Fully sharded data parallel

This FSDP will distribute the model and data across all process, and it is good especially for the model that can’t be fitted to one GPU. For the example script, refer to this code example.

torchrun

torchrun is a method to execute the distributed learning in a way of elastic running. It can deal with the case that some node may fail. And it can handle the restart automatically.

We should set the checkpoint so that we will at most lose one epoch of training. The code is like

def main():
     args = parse_args(sys.argv[1:])
     state = load_checkpoint(args.checkpoint_path)
     initialize(state)

     # torch.distributed.run ensures that this will work
     # by exporting all the env vars needed to initialize the process group
     torch.distributed.init_process_group(backend=args.backend)
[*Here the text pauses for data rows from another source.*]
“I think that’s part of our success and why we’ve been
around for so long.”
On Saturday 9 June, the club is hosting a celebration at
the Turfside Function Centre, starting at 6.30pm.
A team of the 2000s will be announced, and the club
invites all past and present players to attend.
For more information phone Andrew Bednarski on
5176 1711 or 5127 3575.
     for i in range(state.epoch, state.total_num_epochs)
          for batch in iter(state.dataset)
              train(batch, state.model)

          state.epoch += 1
          save_checkpoint(state)

For more usage about the torchrun, refer to this page. Here is another script that can be runned by the torchrun command. If we want to run the torchrun, we should firstly make sure the script can adapt to the torchrun. The code is to run it is:

torchrun
   --nnodes=NUM_NODES
   --nproc-per-node=TRAINERS_PER_NODE
   --max-restarts=NUM_ALLOWED_FAILURES
   --rdzv-id=JOB_ID
   --rdzv-backend=c10d
   --rdzv-endpoint=HOST_NODE_ADDR
   YOUR_TRAINING_SCRIPT.py (--arg1 ... train script args...)

For more complicated case, pytorch also provide some solution to use multiple container with communication by docker example or k8s example.